I'm sure that would have given the Honourable Member as much unrestrained pleasure as it gave the Governor.
I'd also like to point out to the Honourable Member that when the transition project's survey of public opinion was produced the other day it showed a 67 per cent approval rating for the Government. Now that's obviously because of the talents and qualities of my senior colleagues in the Administration rather than because of the Governor. But it's the sort of record, on the whole, which Governments elsewhere in the world would be rather pleased with and it, of course, reflects the fact that we have done a great deal over the last four and a half years on livelihood issues. So much in fact that some of the Honourable Member's friends accuse us of welfarism and socialism and other terrible sins.
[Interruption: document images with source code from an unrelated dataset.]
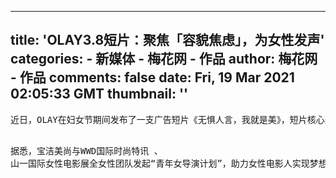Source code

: 
---
title: 'OLAY3.8短片：聚焦「容貌焦虑」，为女性发声'
categories: 
    - 新媒体
    - 梅花网 - 作品
author: 梅花网 - 作品
comments: false
date: Fri, 19 Mar 2021 02:05:33 GMT
thumbnail: ''
---

<div>   
<pre>近日，OLAY在妇女节期间发布了一支广告短片《无惧人言，我就是美》，短片核心聚焦“容貌焦虑”，为女性发声。

据悉，宝洁美尚与WWD国际时尚特讯 、 山一国际女性电影展全女性团队发起“青年女导演计划”，助力女性电影人实现梦想，邀请新锐女导演韩雪拍摄了该短片。</pre>  
</div>
            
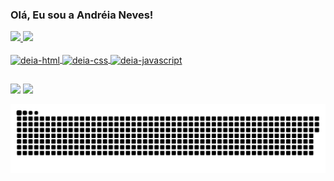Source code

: ### **Olá, Eu sou a Andréia Neves!**
<div align="left">
  <a href="https://github.com/Andreia-Neves">
  <img height="180em" src="https://github-readme-stats.vercel.app/api?username=Andreia-Neves&show_icons=true&theme=react&include_all_commits=true&count_private=true"/>
  <img height="180em" src="https://github-readme-stats.vercel.app/api/top-langs/?username=Andreia-Neves&layout=compact&langs_count=7&theme=react"/>
</div>
  
  <div style="display: inline_block"><br>
  <img align="center" alt="deia-html" height="40" width="90" src="https://img.shields.io/badge/HTML5-E34F26?style=for-the-badge&logo=html5&logoColor=white">
  <img align="center" alt="deia-css" height="40" width="90" src="https://img.shields.io/badge/CSS3-1572B6?style=for-the-badge&logo=css3&logoColor=white">
  <img align="center" alt="deia-javascript" height="40" width="120" src="https://img.shields.io/badge/JavaScript-F7DF1E?style=for-the-badge&logo=javascript&logoColor=black">
</div>
  
  ##

<div>
  <a href = "mailto:andréia-neves-11875a178/"><img src="https://img.shields.io/badge/-Gmail-%23333?style=for-the-badge&logo=gmail&logoColor=white" target="_blank"></a>             
  <a href="https://www.linkedin.com/in/andréia-neves-11875a178/" target="_blank"><img src="https://img.shields.io/badge/-LinkedIn-%230077B5?style=for-the-badge&logo=linkedin&logoColor=white" target="_blank"></a> 
  
![Snake animation](https://github.com/Andreia-Neves/Andreia-Neves/blob/output/github-contribution-grid-snake.svg)
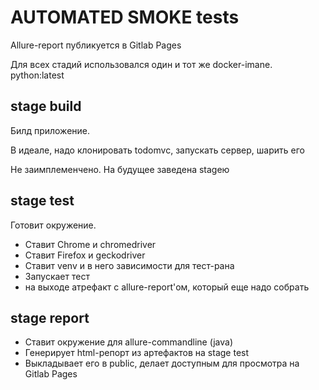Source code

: # AUTOMATED SMOKE tests

Allure-report публикуется в Gitlab Pages

Для всех стадий использовался один и тот же docker-imane. python:latest

## stage build

Билд приложение. 

В идеале, надо клонировать todomvc, запускать сервер, шарить его

Не заимплеменчено. На будущее заведена stageю

## stage test

Готовит окружение. 
 - Ставит Chrome и chromedriver
 - Ставит Firefox и geckodriver
 - Ставит venv и в него зависимости для тест-рана
 - Запускает тест
 - на выходе атрефакт с allure-report'ом, который еще надо собрать 
 
## stage report
 - Ставит окружение для allure-commandline (java)
 - Генерирует html-репорт из артефактов на stage test
 - Выкладывает его в public, делает доступным для просмотра на Gitlab Pages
Miss Margaret Ng: A question of justice. One of the policy commitments is the use of Chinese at all levels of courts up to the High Court in criminal and civil proceedings by March 1997. However, little is said about preparation of the transition, such as training of lawyers to use Chinese or the translation of the Law Reports and the learned texts and authorities. Does the Governor agree that the emphasis on the use of Chinese rather than bilingualism, resulting in non-Chinese speaking lawyers and judges being rapidly excluded among other matters, will damage the international confidence in Hong Kong's legal system and indeed the quality of justice in our courts when we are so ill-prepared for the transition to Chinese?